Pinellas County commissioners are slated to continue discussions today on one of three choices to replace the structure that is more than 50 years old.     

Commissioners appear to be leaning in one direction but residents in the area may want something different.  

Commissioners have three options they are weighing and are giving locals a voice on the new bridge design. After months of public input, an overwhelming number chose the most expensive option.

During a meeting tonight, commissioners may be forced to chose between a more cost-effective option or the more expensive bridge the public seems to want.

The bridge designs all come down to height.

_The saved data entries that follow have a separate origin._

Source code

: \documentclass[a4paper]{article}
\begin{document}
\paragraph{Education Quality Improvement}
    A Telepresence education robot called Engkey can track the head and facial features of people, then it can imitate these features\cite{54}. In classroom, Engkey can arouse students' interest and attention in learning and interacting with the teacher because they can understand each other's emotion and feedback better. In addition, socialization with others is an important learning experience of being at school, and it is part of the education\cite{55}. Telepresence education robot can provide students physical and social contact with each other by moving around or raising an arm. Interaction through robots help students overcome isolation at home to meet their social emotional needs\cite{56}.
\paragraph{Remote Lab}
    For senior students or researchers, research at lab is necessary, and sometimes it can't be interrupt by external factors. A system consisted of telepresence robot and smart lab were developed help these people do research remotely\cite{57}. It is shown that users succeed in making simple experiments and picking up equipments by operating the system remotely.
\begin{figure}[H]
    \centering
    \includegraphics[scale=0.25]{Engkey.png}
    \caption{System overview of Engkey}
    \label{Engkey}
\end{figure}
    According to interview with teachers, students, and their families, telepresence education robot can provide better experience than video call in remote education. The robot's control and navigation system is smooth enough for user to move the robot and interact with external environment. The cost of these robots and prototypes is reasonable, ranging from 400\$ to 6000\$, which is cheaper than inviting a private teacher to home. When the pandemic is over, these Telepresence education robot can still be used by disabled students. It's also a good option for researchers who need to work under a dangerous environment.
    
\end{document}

A low level bridge would cost just over $ 67 million and have a 21 foot clearance – that would force more bridge openings to accommodate bigger boats and add to long term operational costs.

A mid-level bridge (35 feet), which is the preferred choice by locals, would only open about half the time, saving money in the long run for operational costs but checks in with construction costs of $ 72 million.

The most cost-effective bridge is a high-level fixed bridge. It would have a clearance of 65 feet and eliminate the need for a draw bridge. Construction costs would be $ 50 million.

Although most of the commissioners favor the higher bridge, residents say it would be too steep for people on foot or bikes to cross and could blocks views of the water.

Meanwhile, the city is hoping for 80 percent funding from the federal government but so far there is no assured funding partners for the remaining 20 percent.


A mid-level bridge (35 feet), which is the preferred choice by locals, would only open about half the time, saving money in the long run for operational costs but checks in with construction costs of $ 72 million.

Without that funding source, a vote on the project could be delayed, which could ultimately lead to higher costs.

Commissioners also will discuss whether to spend additional millions to replace the smaller span that goes between the causeway and Honeymoon Island.

Both bridges were constructed in 1963 and are considered “functionally obsolete” because of their narrow width. There are no shoulders on the bridges, and the sidewalks on the north side are only 3 ½ foot wide.

The length of the project is about two miles and includes two existing bridges. The Main “bascule” or movable bridge connects Ward Island to Dunedin Causeway. The Tide Relief Bridge is the smaller span.